Horacio Brihet è un commercialista, lavora con aziende di diversi settori e diversi calibri. Uno di questi è il Distributor of the Future, che importa libri. «L'AFIP determina la capacità finanziaria, quanto è possibile importare e lo fa sulla base di una formula sconosciuta. In Del Futuro non abbiamo avuto problemi ma sappiamo che hanno commesso un errore con diverse aziende; non sappiamo se consapevolmente o inconsciamente», dice. La Camera delle pubblicazioni argentina ha dichiarato a Infobae Cultura che le aziende che la compongono non hanno avuto problemi con le importazioni.

«Quello che siamo stati approvati lo scorso dicembre non è quello che avremmo voluto», dice Brihet, aggiungendo: «Ci sono sempre difficoltà, ma stanno approvando. Nonostante gli ostacoli della burocrazia, male che le cose brutte vadano, possono essere pagate, camminiamo. Avremmo bisogno di più, ma funziona». Per Jorge Waldhuter, però, l'intero sistema deve essere ripensato: «Quello che abbiamo vissuto dal 2012 non ha un nome», dice ed elenca diversi ostacoli, come la Legge sugli inchiostri, dove non si potevano importare più di 499 copie perché, se lo facessi, «dovevi sottoporti a uno studio del libro che ha dimostrato che il volume di piombo nell'inchiostro non era dannoso per la salute: era un insulto all'intelligenza».
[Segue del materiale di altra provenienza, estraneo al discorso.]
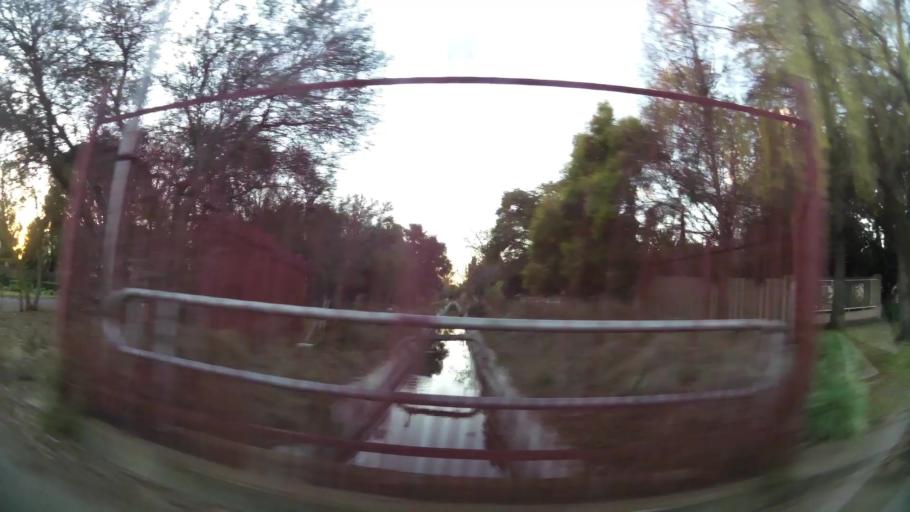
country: ZA
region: North-West
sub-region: Dr Kenneth Kaunda District Municipality
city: Potchefstroom
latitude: -26.7228
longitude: 27.1125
«Ora, secondo l'AFIP, ci manca la capacità di pagare. Qualsiasi gestione che desideri fare all'AFIP è digitale. Chiedi un appuntamento ma questa non è tra le opzioni, cioè non ti servono», afferma Waldhuter. Questo inconveniente evidenzia un problema strutturale. Come ha scoperto Infobae Cultura, molti editori hanno formato società a responsabilità limitata in Spagna o Uruguay per funzionare senza intoppi. Ci sono diversi interessi in gioco, ma tutti gli attori sostengono la stessa cosa: c'è una mancanza di politiche pubbliche intorno all'industria editoriale, che è sempre più punita nonostante la sua alta qualità e potenza.